Q: This proposed IndyCar charter membership is crazy. The top 25 are locked in from 2025 and beyond. Total lockout of any new teams for wanting to come race with IndyCar. Sounds to me like Mr. Penske and Mr. Miles have been drinking whatever Mr. Brown from McLaren is telling them is the direction he thinks IndyCar needs to go. Instead of 26-30 full-time entries, weed out the small teams that have supported IndyCar since the IRL was formed, and cut the full-time entries back to around 20-24.
Second, locking the field size at 27 outside of Indy is just stupid. If you have tracks like WWTR, Milwaukee, Iowa, Portland and Road America that can support bigger fields, go race by race. It’s not that difficult.
And my last pissed-off issue of 2024, Mexico said, “IndyCar, you get a Mexican driver in your series, you can come race here.” Once again, IndyCar has dragged its feet long enough, fixated on its 17-race schedule, and NASCAR comes sneaking in the back door. If not NASCAR, it’s F1.
You can’t sit around and wait for your phone to ring, you have to get off your butts and go visit these other venues. I worked at USAC for 15+ years, and that’s how we grew our series.
AE Danville, IN
MP: It’s Penske Entertainment leading the downsizing move, FWIW. Zak Brown supports it, but this is something the owners of the series want first and foremost. If it wasn’t difficult to host more than 27, they would. But since it is difficult at a number of tracks, they aren’t.
I wonder why IndyCar is so focused on the site of the Mexican GP when other options could be explored. How about something original and unique like a street race that is 100 percent IndyCar’s, instead of going to a road course where F1 and NASCAR will draw much bigger crowds, and the series would need to pay to rent the facility and do all of the work to be a distant third in popularity to the other events?
Q: In last week’s Mailbag, Bill M questioned why hybrid IndyCars don’t always start their engines under hybrid power when they’re allowed to.
Presumably if you spin with 100% charge you’ll be able to restart yourself, but if you’re on 0% you won’t.

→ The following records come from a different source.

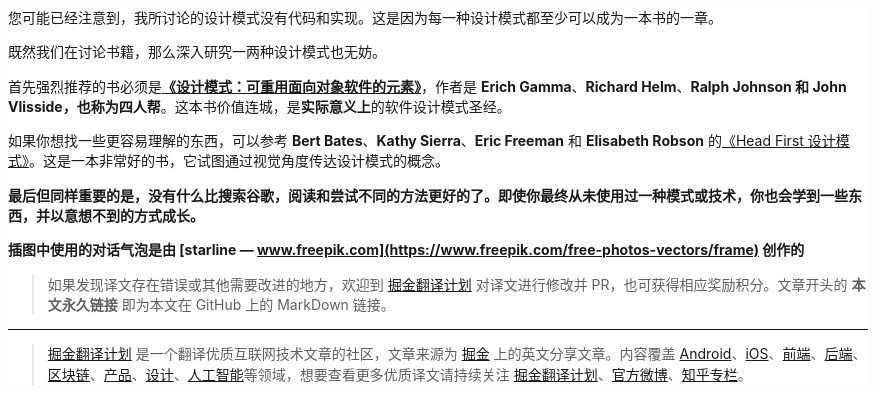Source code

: 您可能已经注意到，我所讨论的设计模式没有代码和实现。这是因为每一种设计模式都至少可以成为一本书的一章。

既然我们在讨论书籍，那么深入研究一两种设计模式也无妨。

首先强烈推荐的书必须是[**《设计模式：可重用面向对象软件的元素》**](http://wiki.c2.com/?DesignPatternsBook)，作者是 **Erich Gamma**、**Richard Helm**、**Ralph Johnson **和 **John Vlisside**，也称为**四人帮**。这本书价值连城，是**实际意义上**的软件设计模式圣经。

如果你想找一些更容易理解的东西，可以参考 **Bert Bates**、**Kathy Sierra**、**Eric Freeman** 和 **Elisabeth Robson** 的[《Head First 设计模式》](https://www.goodreads.com/book/show/58128.Head_First_Design_Patterns)。这是一本非常好的书，它试图通过视觉角度传达设计模式的概念。

**最后但同样重要的是，没有什么比搜索谷歌，阅读和尝试不同的方法更好的了。即使你最终从未使用过一种模式或技术，你也会学到一些东西，并以意想不到的方式成长。**

**插图中使用的对话气泡是由 [starline — www.freepik.com](https://www.freepik.com/free-photos-vectors/frame) 创作的**

> 如果发现译文存在错误或其他需要改进的地方，欢迎到 [掘金翻译计划](https://github.com/xitu/gold-miner) 对译文进行修改并 PR，也可获得相应奖励积分。文章开头的 **本文永久链接** 即为本文在 GitHub 上的 MarkDown 链接。

---

> [掘金翻译计划](https://github.com/xitu/gold-miner) 是一个翻译优质互联网技术文章的社区，文章来源为 [掘金](https://juejin.im) 上的英文分享文章。内容覆盖 [Android](https://github.com/xitu/gold-miner#android)、[iOS](https://github.com/xitu/gold-miner#ios)、[前端](https://github.com/xitu/gold-miner#前端)、[后端](https://github.com/xitu/gold-miner#后端)、[区块链](https://github.com/xitu/gold-miner#区块链)、[产品](https://github.com/xitu/gold-miner#产品)、[设计](https://github.com/xitu/gold-miner#设计)、[人工智能](https://github.com/xitu/gold-miner#人工智能)等领域，想要查看更多优质译文请持续关注 [掘金翻译计划](https://github.com/xitu/gold-miner)、[官方微博](http://weibo.com/juejinfanyi)、[知乎专栏](https://zhuanlan.zhihu.com/juejinfanyi)。
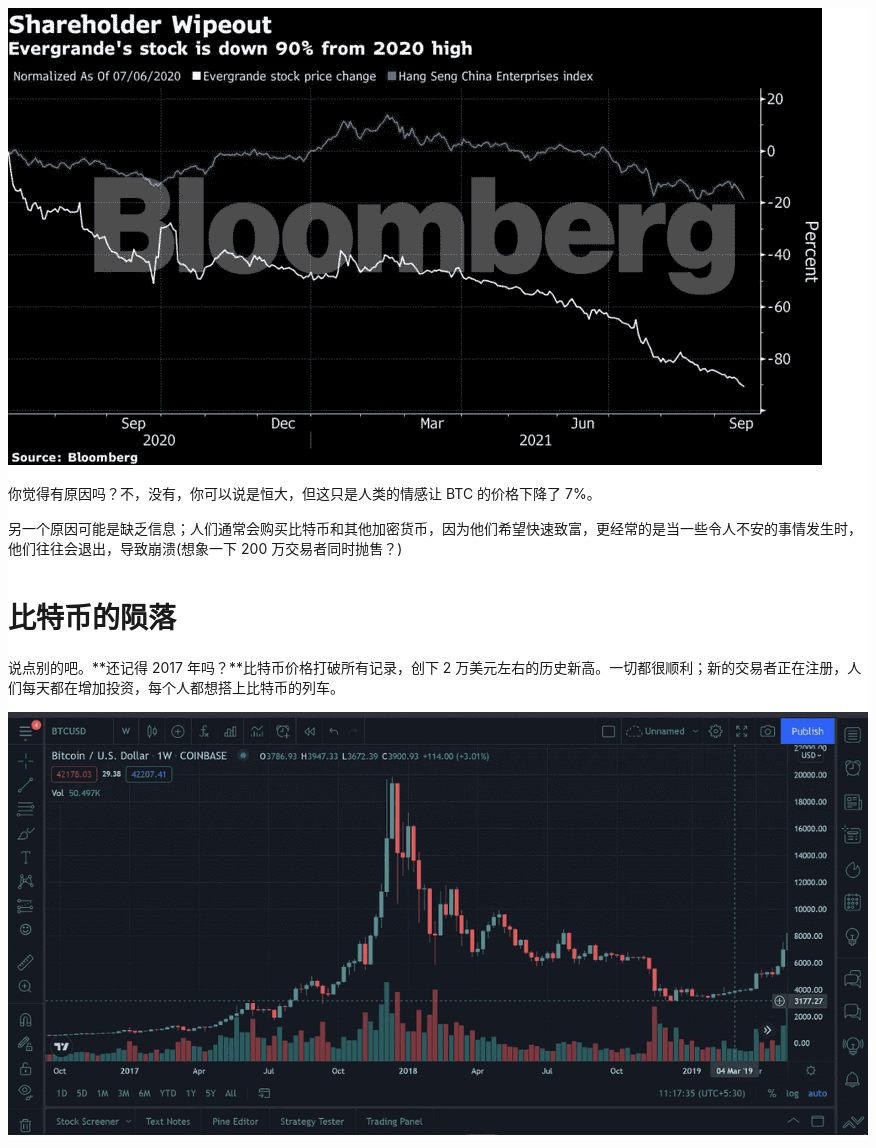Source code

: ![](img/2cc41e51e7831bee88d1e721448eddf2.png)

你觉得有原因吗？不，没有，你可以说是恒大，但这只是人类的情感让 BTC 的价格下降了 7%。

另一个原因可能是缺乏信息；人们通常会购买比特币和其他加密货币，因为他们希望快速致富，更经常的是当一些令人不安的事情发生时，他们往往会退出，导致崩溃(想象一下 200 万交易者同时抛售？)

# 比特币的陨落

说点别的吧。**还记得 2017 年吗？**比特币价格打破所有记录，创下 2 万美元左右的历史新高。一切都很顺利；新的交易者正在注册，人们每天都在增加投资，每个人都想搭上比特币的列车。

![](img/e3bac7ca68c19954144e77e371891f50.png)
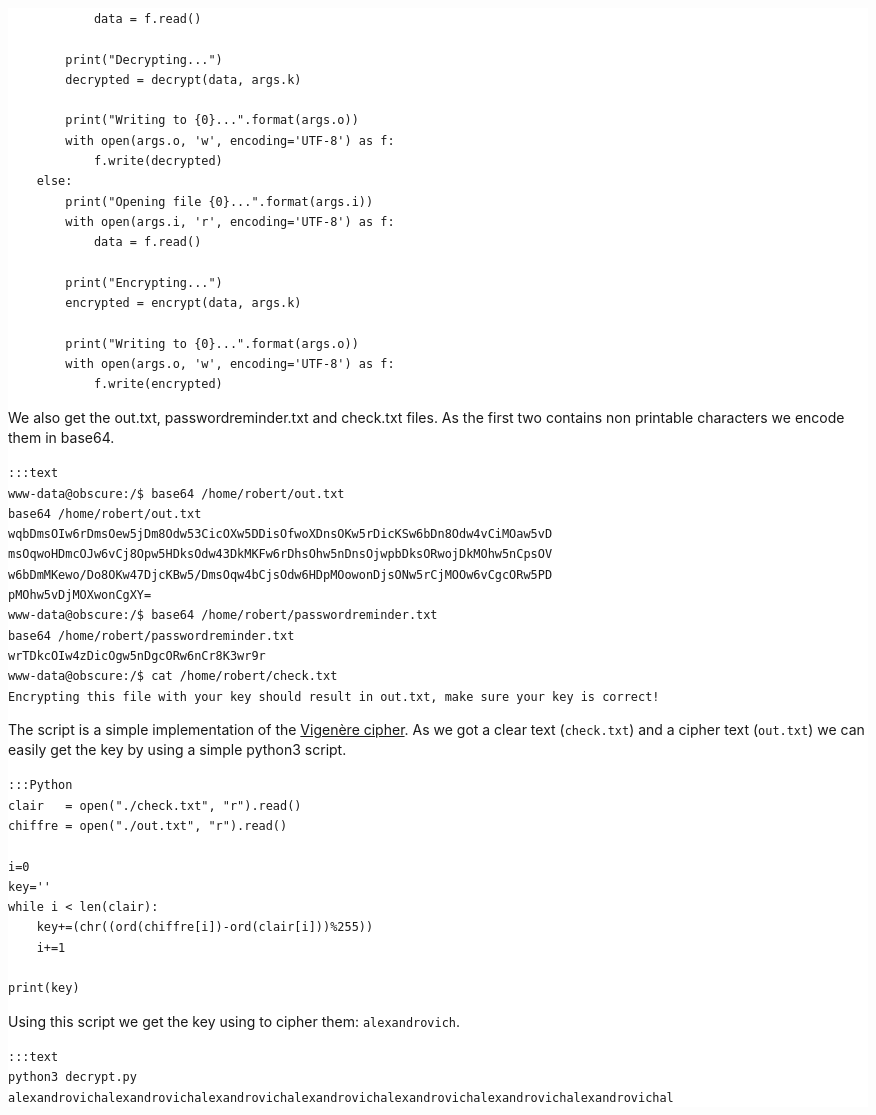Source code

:                 data = f.read()

            print("Decrypting...")
            decrypted = decrypt(data, args.k)

            print("Writing to {0}...".format(args.o))
            with open(args.o, 'w', encoding='UTF-8') as f:
                f.write(decrypted)
        else:
            print("Opening file {0}...".format(args.i))
            with open(args.i, 'r', encoding='UTF-8') as f:
                data = f.read()

            print("Encrypting...")
            encrypted = encrypt(data, args.k)

            print("Writing to {0}...".format(args.o))
            with open(args.o, 'w', encoding='UTF-8') as f:
                f.write(encrypted)

We also get the out.txt, passwordreminder.txt and check.txt files. As the first
two contains non printable characters we encode them in base64.

    :::text
    www-data@obscure:/$ base64 /home/robert/out.txt
    base64 /home/robert/out.txt
    wqbDmsOIw6rDmsOew5jDm8Odw53CicOXw5DDisOfwoXDnsOKw5rDicKSw6bDn8Odw4vCiMOaw5vD
    msOqwoHDmcOJw6vCj8Opw5HDksOdw43DkMKFw6rDhsOhw5nDnsOjwpbDksORwojDkMOhw5nCpsOV
    w6bDmMKewo/Do8OKw47DjcKBw5/DmsOqw4bCjsOdw6HDpMOowonDjsONw5rCjMOOw6vCgcORw5PD
    pMOhw5vDjMOXwonCgXY=
    www-data@obscure:/$ base64 /home/robert/passwordreminder.txt
    base64 /home/robert/passwordreminder.txt
    wrTDkcOIw4zDicOgw5nDgcORw6nCr8K3wr9r
    www-data@obscure:/$ cat /home/robert/check.txt
    Encrypting this file with your key should result in out.txt, make sure your key is correct!

The script is a simple implementation of the
[Vigenère cipher](https://en.wikipedia.org/wiki/Vigen%C3%A8re_cipher). As we got
a clear text (`check.txt`) and a cipher text (`out.txt`) we can easily get the
key by using a simple python3 script.

    :::Python
    clair   = open("./check.txt", "r").read()
    chiffre = open("./out.txt", "r").read()

    i=0
    key=''
    while i < len(clair):
        key+=(chr((ord(chiffre[i])-ord(clair[i]))%255))
        i+=1

    print(key)

Using this script we get the key using to cipher them: `alexandrovich`.

    :::text
    python3 decrypt.py
    alexandrovichalexandrovichalexandrovichalexandrovichalexandrovichalexandrovichalexandrovichal
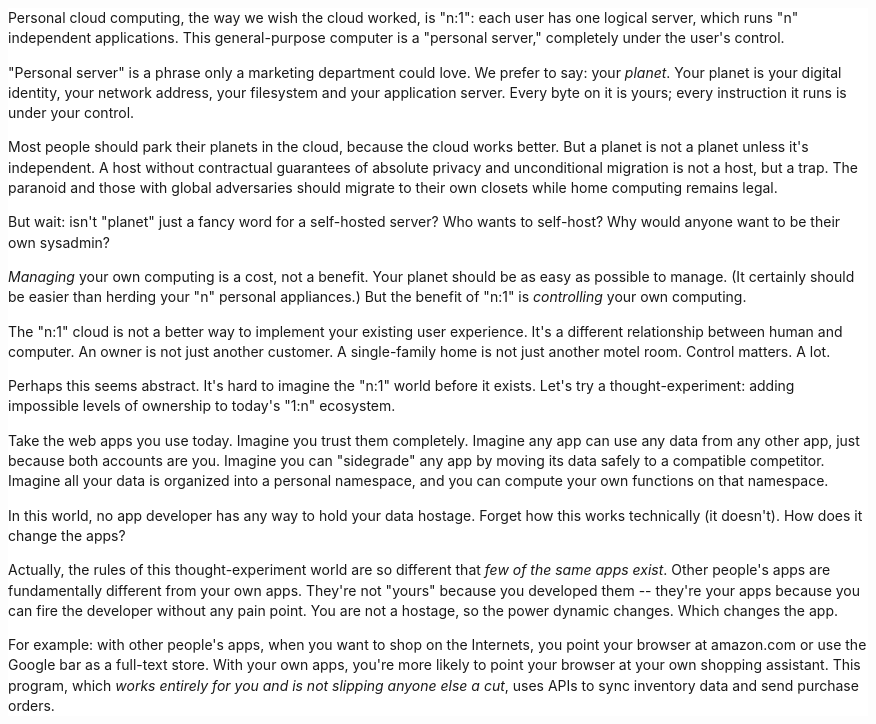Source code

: Personal cloud computing, the way we wish the cloud worked, is
"n:1": each user has one logical server, which runs "n"
independent applications. This general-purpose computer is a
"personal server," completely under the user's control.

"Personal server" is a phrase only a marketing department could
love. We prefer to say: your *planet*. Your planet is your
digital identity, your network address, your filesystem and your
application server. Every byte on it is yours; every instruction
it runs is under your control.

Most people should park their planets in the cloud, because the
cloud works better. But a planet is not a planet unless it's
independent. A host without contractual guarantees of absolute
privacy and unconditional migration is not a host, but a trap.
The paranoid and those with global adversaries should migrate to
their own closets while home computing remains legal.

But wait: isn't "planet" just a fancy word for a self-hosted
server? Who wants to self-host? Why would anyone want to be their
own sysadmin?

*Managing* your own computing is a cost, not a benefit. Your
planet should be as easy as possible to manage. (It certainly
should be easier than herding your "n" personal appliances.) But
the benefit of "n:1" is *controlling* your own computing.

The "n:1" cloud is not a better way to implement your existing
user experience. It's a different relationship between human and
computer. An owner is not just another customer. A single-family
home is not just another motel room. Control matters. A lot.

Perhaps this seems abstract. It's hard to imagine the "n:1" world
before it exists. Let's try a thought-experiment: adding
impossible levels of ownership to today's "1:n" ecosystem.

Take the web apps you use today. Imagine you trust them
completely. Imagine any app can use any data from any other app,
just because both accounts are you. Imagine you can "sidegrade"
any app by moving its data safely to a compatible competitor.
Imagine all your data is organized into a personal namespace, and
you can compute your own functions on that namespace.

In this world, no app developer has any way to hold your data
hostage. Forget how this works technically (it doesn't). How does
it change the apps?

Actually, the rules of this thought-experiment world are so
different that *few of the same apps exist*. Other people's apps
are fundamentally different from your own apps. They're not
"yours" because you developed them -- they're your apps because
you can fire the developer without any pain point. You are not a
hostage, so the power dynamic changes. Which changes the app.

For example: with other people's apps, when you want to shop on
the Internets, you point your browser at amazon.com or use the
Google bar as a full-text store. With your own apps, you're more
likely to point your browser at your own shopping assistant. This
program, which *works entirely for you and is not slipping anyone
else a cut*, uses APIs to sync inventory data and send purchase
orders.
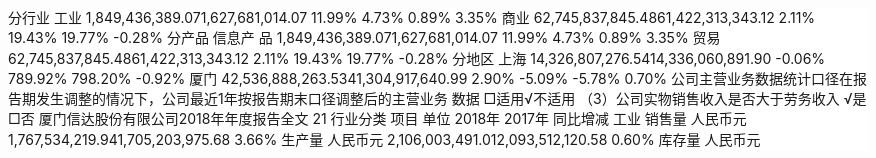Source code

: 分行业
工业
1,849,436,389.071,627,681,014.07
11.99%
4.73%
0.89%
3.35%
商业
62,745,837,845.4861,422,313,343.12
2.11%
19.43%
19.77%
-0.28%
分产品
信息产
品
1,849,436,389.071,627,681,014.07
11.99%
4.73%
0.89%
3.35%
贸易
62,745,837,845.4861,422,313,343.12
2.11%
19.43%
19.77%
-0.28%
分地区
上海
14,326,807,276.5414,336,060,891.90
-0.06%
789.92%
798.20%
-0.92%
厦门
42,536,888,263.5341,304,917,640.99
2.90%
-5.09%
-5.78%
0.70%
公司主营业务数据统计口径在报告期发生调整的情况下，公司最近1年按报告期末口径调整后的主营业务
数据
□适用√不适用
（3）公司实物销售收入是否大于劳务收入
√是□否
厦门信达股份有限公司2018年年度报告全文
21
行业分类
项目
单位
2018年
2017年
同比增减
工业
销售量
人民币元
1,767,534,219.941,705,203,975.68
3.66%
生产量
人民币元
2,106,003,491.012,093,512,120.58
0.60%
库存量
人民币元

So what’s the “danger zone” of charge where, if you’re driving round below that level and spin, you won’t have enough power to restart the engine?
Paul, Edinburgh, UK
MP: IndyCar’s Honda-built energy storage system is configured to save the last 30 percent of its charge for restarts. In other words, what drivers have to play with, which is on a 0-100-percent charge scale, is actually 31-100 percent. Now, can a driver, having issues or fumbling with self-starting, burn that 30 percent down to zero? I’m not sure if the ESS will let drivers truly go to 0, but if there’s stalling and a need to do multiple self-starts, a driver might be out of luck.
Q: With a nod to big team domination in the standings, would a rule preventing any car in the top 10 of the Leaders Circle from participating in off-season manufacturer/tire/hybrid testing help close the gap?
Vincent Martinez, South Pasadena, CA
MP: It couldn’t hurt, but as I’ve said before, if you’re Dallara/IndyCar, Firestone, or Chevy/Honda, do you want your C, D, and F students helping you to study and prepare for the big test, or your A and B students tacking the preparatory work?
I’m not saying the midfield and smaller teams can’t be super helpful in testing, but you’d probably want to lean on the ones with the best of everything to help you develop whatever you’re working on.
Q: How does race control work? I remember at some point it was a committee of three people or something that made the decisions. Is that still how it works?
Geoff
MP: It was, but years ago, it reverted to two with Arie Luyendyk and Max Papis. If there’s a deadlock on a call, I believe Jay Frye is the tiebreaker.